Mentorat : "Prendre le temps de s’écouter sans juger"
Camille (promo 12) évolue dans le secteur des fonds d’investissement. Raphaël (promo 01) est le CFO de Tarkett, une multinationale cotée en France. Ils se sont rencontrés lors de la première session de mentorat lancée par Sciences Po Alumni et témoignent de cette expérience qui a questionné leurs certitudes.
Propos recueillis par Maïna Marjany (promo 14)
Pourquoi vous être lancés dans cette aventure du mentorat ?
Raphaël : Je souhaitais voir plus loin, avoir une discussion hors du cadre professionnel avec une personne ayant le même âge que celles que je recrute dans mon équipe. En savoir plus sur ce que cette personne attend de sa carrière et sur la façon dont elle opère dans le monde professionnel, mais sans la contrainte de la relation hiérarchique. Écouter sans forcément juger, donner du feedback de manière très bienveillante. Et aussi, partager mon expérience dans des groupes internationaux pour accompagner la personne dans son questionnement sur son parcours et ses perspectives.
Camille : Au moment où je m’interrogeais sur ma carrière, je souhaitais le retour d’expérience d’un pair ayant un parcours proche du mien, afin d’avoir une vision éclairée, sans la sanction hiérarchique.
Vos premières rencontres vous ont réservé des surprises…
Camille : Lors de notre première entrevue, Raphaël s’est présenté. Puis, ce fut mon tour. Et là, ça a été un électrochoc : je ne parvenais pas à faire comprendre à Raphaël ce que je faisais ni quelles étaient mes compétences financières. Ce n’était pas un jugement de valeur de sa part, mais une réelle incompréhension. S’en est suivie une profonde réflexion sur ce que je valais et ce que j’étais.
Raphaël : Je ne pensais pas que ma réaction et mes questions auraient autant d’impact. Ce processus d’échange est très efficace, mais il faut savoir doser les retours ! Il faut réussir également à prendre le temps d’écouter sans juger, alors que dans le milieu professionnel, on s’attend souvent à des réactions rapides.
Camille : Raphaël me posait des questions qui ne résonnaient pas du tout avec mon parcours. Pourtant, je pensais qu’on avait des carrières similaires.
Raphaël : Bien que nous évoluions dans le même univers – la finance –, nos métiers sont finalement très différents et se parlent assez peu, ou à des occasions particulières et avec certains préjugés. J’ai mis du temps à réaliser, au fil des rencontres, qu’une grande partie de l’expérience de Camille peut être utile dans un groupe industriel. Il faut parfois prendre le temps nécessaire pour bien comprendre et se faire comprendre. Il faut échanger, donner des exemples. Le pitch en 15 secondes, ça ne suffit pas toujours ! [Rires, NDLR].

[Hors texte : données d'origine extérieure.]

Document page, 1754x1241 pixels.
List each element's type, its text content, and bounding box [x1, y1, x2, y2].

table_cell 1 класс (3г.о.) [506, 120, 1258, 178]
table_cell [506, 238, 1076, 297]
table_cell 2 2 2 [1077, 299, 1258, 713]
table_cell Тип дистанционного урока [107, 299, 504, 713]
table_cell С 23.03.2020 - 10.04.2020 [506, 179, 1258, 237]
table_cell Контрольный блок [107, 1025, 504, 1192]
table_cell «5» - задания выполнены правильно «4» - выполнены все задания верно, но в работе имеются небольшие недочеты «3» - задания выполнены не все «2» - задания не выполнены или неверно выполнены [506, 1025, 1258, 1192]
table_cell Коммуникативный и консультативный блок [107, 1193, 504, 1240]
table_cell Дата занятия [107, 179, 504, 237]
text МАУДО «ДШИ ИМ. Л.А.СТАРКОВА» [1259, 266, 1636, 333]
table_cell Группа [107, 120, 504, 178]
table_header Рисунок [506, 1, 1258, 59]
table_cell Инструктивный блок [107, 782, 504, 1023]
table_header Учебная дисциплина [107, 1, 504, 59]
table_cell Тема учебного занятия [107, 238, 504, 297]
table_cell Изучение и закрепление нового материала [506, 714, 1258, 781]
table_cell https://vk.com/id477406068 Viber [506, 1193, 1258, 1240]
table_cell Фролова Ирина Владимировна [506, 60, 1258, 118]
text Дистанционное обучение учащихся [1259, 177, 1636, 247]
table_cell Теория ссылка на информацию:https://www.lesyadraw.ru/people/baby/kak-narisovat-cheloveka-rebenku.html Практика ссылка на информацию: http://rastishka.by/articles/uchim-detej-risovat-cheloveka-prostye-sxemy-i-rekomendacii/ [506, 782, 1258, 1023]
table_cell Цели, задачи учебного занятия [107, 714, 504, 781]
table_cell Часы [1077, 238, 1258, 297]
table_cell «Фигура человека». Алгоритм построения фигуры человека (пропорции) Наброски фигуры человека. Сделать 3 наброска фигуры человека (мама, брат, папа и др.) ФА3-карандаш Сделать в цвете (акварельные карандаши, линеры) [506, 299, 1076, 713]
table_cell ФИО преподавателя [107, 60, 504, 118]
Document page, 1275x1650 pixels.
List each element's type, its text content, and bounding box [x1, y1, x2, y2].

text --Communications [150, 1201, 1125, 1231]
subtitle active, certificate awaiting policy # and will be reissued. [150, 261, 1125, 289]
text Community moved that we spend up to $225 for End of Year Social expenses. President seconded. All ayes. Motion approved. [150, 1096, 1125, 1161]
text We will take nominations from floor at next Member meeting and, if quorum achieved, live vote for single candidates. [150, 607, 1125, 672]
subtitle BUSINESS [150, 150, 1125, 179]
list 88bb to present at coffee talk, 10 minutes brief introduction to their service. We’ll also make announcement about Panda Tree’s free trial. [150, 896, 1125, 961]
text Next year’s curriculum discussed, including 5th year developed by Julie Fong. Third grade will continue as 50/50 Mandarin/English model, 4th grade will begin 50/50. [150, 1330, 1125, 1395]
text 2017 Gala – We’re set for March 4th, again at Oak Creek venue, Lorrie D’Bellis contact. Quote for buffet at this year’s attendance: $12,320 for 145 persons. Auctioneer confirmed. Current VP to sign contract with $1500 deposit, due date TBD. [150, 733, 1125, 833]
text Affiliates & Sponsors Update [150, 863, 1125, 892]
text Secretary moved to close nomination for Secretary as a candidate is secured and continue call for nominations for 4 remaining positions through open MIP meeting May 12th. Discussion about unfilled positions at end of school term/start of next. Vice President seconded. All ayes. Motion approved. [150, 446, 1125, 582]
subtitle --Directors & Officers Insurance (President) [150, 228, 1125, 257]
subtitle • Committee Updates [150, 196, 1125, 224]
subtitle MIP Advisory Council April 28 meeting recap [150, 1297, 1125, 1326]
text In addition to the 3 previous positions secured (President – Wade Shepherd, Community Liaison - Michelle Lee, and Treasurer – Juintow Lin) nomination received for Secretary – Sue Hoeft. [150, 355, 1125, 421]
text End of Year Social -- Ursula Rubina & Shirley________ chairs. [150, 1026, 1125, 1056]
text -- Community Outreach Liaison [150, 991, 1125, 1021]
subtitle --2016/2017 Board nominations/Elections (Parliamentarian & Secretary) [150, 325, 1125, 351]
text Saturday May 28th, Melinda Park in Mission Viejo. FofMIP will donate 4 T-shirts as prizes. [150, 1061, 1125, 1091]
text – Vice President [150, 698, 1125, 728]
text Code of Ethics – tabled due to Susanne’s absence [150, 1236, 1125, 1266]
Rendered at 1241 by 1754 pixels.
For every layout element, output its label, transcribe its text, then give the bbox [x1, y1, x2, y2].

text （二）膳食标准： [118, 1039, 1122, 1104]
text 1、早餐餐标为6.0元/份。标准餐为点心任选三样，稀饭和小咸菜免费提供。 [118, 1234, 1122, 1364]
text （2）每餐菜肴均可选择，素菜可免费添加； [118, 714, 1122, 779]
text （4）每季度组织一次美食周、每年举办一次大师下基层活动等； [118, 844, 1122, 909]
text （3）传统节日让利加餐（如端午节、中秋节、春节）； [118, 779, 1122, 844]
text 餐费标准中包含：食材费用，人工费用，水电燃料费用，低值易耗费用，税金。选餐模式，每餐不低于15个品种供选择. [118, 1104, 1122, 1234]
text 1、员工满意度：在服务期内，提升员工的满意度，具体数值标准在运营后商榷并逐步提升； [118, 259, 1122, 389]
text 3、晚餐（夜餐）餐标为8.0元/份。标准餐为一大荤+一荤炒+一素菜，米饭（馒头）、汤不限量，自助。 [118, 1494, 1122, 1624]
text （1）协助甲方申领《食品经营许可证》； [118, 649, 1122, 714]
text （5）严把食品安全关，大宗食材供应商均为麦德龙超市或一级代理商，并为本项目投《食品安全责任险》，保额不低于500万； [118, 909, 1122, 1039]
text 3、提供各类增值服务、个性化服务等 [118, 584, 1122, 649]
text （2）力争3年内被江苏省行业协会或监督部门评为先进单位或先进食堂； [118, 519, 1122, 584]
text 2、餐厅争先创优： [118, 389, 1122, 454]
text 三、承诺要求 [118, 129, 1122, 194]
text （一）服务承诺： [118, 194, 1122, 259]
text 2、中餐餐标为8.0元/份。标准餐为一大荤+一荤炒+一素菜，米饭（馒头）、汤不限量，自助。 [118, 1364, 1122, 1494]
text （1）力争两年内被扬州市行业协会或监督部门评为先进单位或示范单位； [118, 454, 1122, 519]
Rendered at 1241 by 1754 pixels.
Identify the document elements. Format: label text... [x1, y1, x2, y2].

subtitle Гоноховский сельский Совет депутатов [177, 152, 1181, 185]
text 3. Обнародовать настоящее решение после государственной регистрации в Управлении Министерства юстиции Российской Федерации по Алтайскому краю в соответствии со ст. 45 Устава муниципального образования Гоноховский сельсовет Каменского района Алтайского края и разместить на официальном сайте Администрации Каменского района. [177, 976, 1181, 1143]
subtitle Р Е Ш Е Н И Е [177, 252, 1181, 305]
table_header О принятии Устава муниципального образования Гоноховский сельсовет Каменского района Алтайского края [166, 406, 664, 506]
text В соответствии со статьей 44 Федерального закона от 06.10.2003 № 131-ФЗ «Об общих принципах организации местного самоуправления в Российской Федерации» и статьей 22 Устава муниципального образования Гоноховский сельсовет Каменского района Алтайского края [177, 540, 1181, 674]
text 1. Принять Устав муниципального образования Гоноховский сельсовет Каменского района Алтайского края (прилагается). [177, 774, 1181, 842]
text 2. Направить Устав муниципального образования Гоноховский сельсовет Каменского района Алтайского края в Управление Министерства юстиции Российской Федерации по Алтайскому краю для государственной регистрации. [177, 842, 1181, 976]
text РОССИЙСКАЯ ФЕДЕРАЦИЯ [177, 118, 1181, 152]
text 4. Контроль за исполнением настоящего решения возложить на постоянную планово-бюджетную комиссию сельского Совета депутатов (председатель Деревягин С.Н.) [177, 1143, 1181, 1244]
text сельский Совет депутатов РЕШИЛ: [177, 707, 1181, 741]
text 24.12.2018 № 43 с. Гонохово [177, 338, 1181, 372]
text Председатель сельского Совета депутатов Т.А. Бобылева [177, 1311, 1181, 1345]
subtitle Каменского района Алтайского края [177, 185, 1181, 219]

Finalement, quels enseignements en avez-vous tirés ?
Camille : Cette expérience m’a ouvert à des questionnements auxquels je ne m’attendais pas. J’ai développé un nouveau regard sur mes forces et mes faiblesses. J’ai également compris la nécessité de savoir raconter son parcours et j’ai réécrit mon CV. J’ai pu également développer et essayer des idées sans risque, explorer de nouvelles perspectives professionnelles… Raphaël a été mon sparring-partner.
Raphaël : Au fil de nos discussions, j’ai réalisé à quel point nos milieux professionnels respectifs vivent en parallèle, avec assez peu de passerelles entre les fonds d’investissement et les grands groupes. Pourtant, il y a des deux côtés des compétences similaires ou complémentaires. Cela m’amène à m’interroger sur notre manière de recruter, qui met parfois trop les profils dans des cases.
Autre apprentissage pour moi : j’ai pris conscience de l’importance de ce que nous faisons, notamment chez Tarkett, pour les membres de nos équipes – systématiser l’évaluation de leur potentiel, avoir des discussions régulières sur l’avancée professionnelle, animer des processus d’évolution et de mobilité interne… Pour autant, sans être accro aux process, je reconnais qu’un certain cadre aide nos équipes à se développer et contribue à leur motivation.